Though there had been a speculative land grab and three plantation mills already crushing: Gairloch 1872, Macknade, 1873 and Bemerside 1873 there were very few services or buildings that could be said to constitute a town. The Camping Ground which was then given the provisional name of Sligo consisted, at this time, of a store, public house, blacksmith and wheelwright’s shop and a telegraph office. By November the school was already struggling and the Board threatened to withdraw Government funding. It was remarked that “a number of children who ought to attend do not do so.” But apart from parents who were keeping their children back from school, the low enrolments were due to the community still being a transient one and the newly established sugar industry facing its first big setback, ‘rust’ disease. Clearly, despite the initial enthusiasm of a few, the time was not right yet for a school. Unfortunately enrolments dropped in the next year to ten students and so in December 1876 Mrs. Millar notified the Board of Education that she intended to close the school. Hers had been a thankless job. With financial cost to herself she had supplied the space and furniture and equipment within her own home for a school. An observation was made at the time in correspondence with the Board that the Valley was the most expensive place to live in “civilized Australia”. Alex S. Kemp records that a Mrs. Jim Fisher then opened a school at Log Creek which is supposed to have had an enrolment of 15 children.
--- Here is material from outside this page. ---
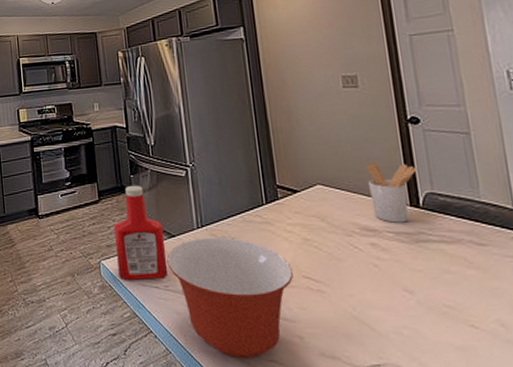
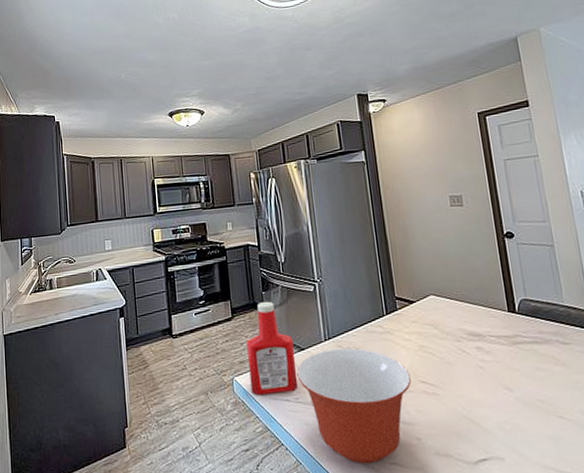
utensil holder: present [365,162,417,223] -> none [470,273,513,328]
What happened to that venture is not known.
By 1879 the Government surveyor did survey not only town allotments, but a site for a court-house, school and police barracks. In that year an auction was held for 61 town lots for what was now no longer Sligo but Ingham. The surveyed school area was on the site of the present day Botanical Gardens. Again in 1881 another public meeting was held by Lower Herbert residents. The proposal that came out of that meeting was that two school buildings would be built, one on the Lower Herbert River Town Reserve (named Halifax in 1886), and one on the surveyed land in Ingham. It was proposed that the schools would operate on a part time basis with the teacher travelling between the two. With the realization that funds were not as forthcoming as hoped, and that what funds secured needed to be rationalized with efforts concentrated on the building of one school building, Halifax was the first to secure a provisional school. It opened on September 24 1883 with an enrolment of ten girls and seven boys. Another public meeting was held in 1884 to request a school for Ingham. A year later a school did open  finally in Ingham on May 4, 1885 with 27 students.
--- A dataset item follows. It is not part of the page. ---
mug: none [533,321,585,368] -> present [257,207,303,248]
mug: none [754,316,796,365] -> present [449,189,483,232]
Halifax Provisional School (Source: Halifax State School Centenary 1883-1983, 48.)

Ingham State School 1886 (the boys) (Source: Hinchinbrook Shire Library Collection)
Sources:
Barrie, Douglas R. Minding My Business: A History of Bemerside and the Lower Herbert River District of Queensland Australia. Ingham: Douglas R. Barrie, 2003.
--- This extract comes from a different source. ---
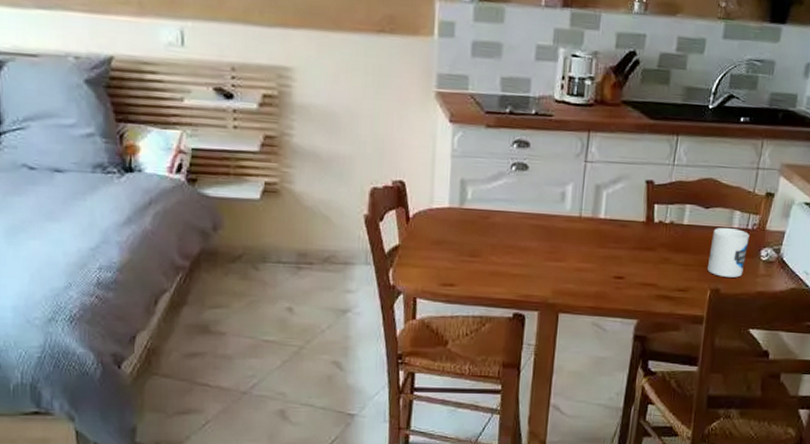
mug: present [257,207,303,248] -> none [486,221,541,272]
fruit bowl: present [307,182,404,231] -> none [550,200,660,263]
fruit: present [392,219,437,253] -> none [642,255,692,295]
Kemp, A.S. “The Old Pioneers” and “The Turn of the Century.” The History of the Herbert River. 3rd and 6th instalments.
Vidonja Balanzategui, Bianka. The Herbert River Story. Ingham: Hinchinbrook Shire Council, 2011.
 “Lower Herbert.” Telegraph, January 26, 1875.
“Lower Herbert.” Queenslander, November 20, 1875.
“Lower Herbert Provisional School.” Correspondence to Board of Education, February 26, 1876.